De pequeño mi padre me llamaba el abogado de los pobres y de los inocentes, porque era capaz de denunciar la injusticia cometida contra el débil y el pequeño. Odiaba con todo mi ser a aquellos villanos que se sabían malos y que mostraban su malevolencia sin tapujos, hasta hacer que el cuerpo te temblara de rabia.
Hoy sin embargo, me asustan mucho más los buenos, esos que van por la vida pensando bien de aquellos que estafan a otros y que abogan por una pasividad budista, siempre que sea otro quien aguante la tortura.
John Lennon por ejemplo ahora me repugna, con su imaginación estúpida de niño de parvulario, cantada con resaca a las 12 del mediodía desde la cama del cuarto de un hotel, junto a una japonesa que le convenció que acostarse con ella sería suficiente para proclamar la unión de dos mundos distintos.
Odio las velas y los lazos negros digitales, tan sencillos y que cuestan tan poco y sólo basta con apretar un botón para que uno se sienta misericordioso.
Es tan fácil ser bueno y además está de moda. Todos admiran tu entereza y tu capacidad para permanecer neutral ante un dolor insoportable, que es siempre el ajeno.

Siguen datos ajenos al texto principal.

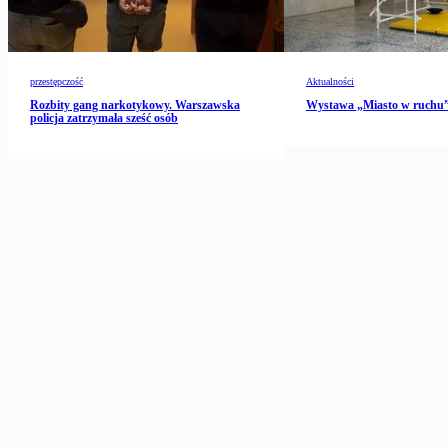
przestępczość
Aktualności
Rozbity gang narkotykowy. Warszawska
Wystawa „Miasto w ruch
policja zatrzymała sześć osób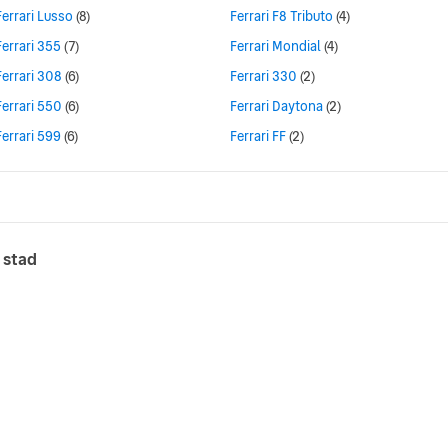
Ferrari Lusso
(8)
Ferrari F8 Tributo
(4)
Ferrari 355
(7)
Ferrari Mondial
(4)
Ferrari 308
(6)
Ferrari 330
(2)
Ferrari 550
(6)
Ferrari Daytona
(2)
Ferrari 599
(6)
Ferrari FF
(2)
n stad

Y se creen tu bondad porque ellos tampoco desconfían de la suya y todos están fingiendo ser lo mismo que tu crees que eres.
Ser bueno es tan bonito y resulta tan rentable, pero se ha vuelto tan masivo, que asusta tanta coincidencia entre gente que nunca se había puesto de acuerdo en nada.
Y sin embargo, en días como éstos todos entonan sorprendentemente al unísono el «Let it be».
Let it be, Let it be, mientras le toque morir a otro.
Let it be porque es gratificante dejar pasar, perdonar al asesino ajeno y de paso sentirse un santo.
Let it be porque no soy yo, ni es ninguno de los mios,
Let it be y me cago en John Lennon porque nunca me imaginé que los peores fueran los buenos.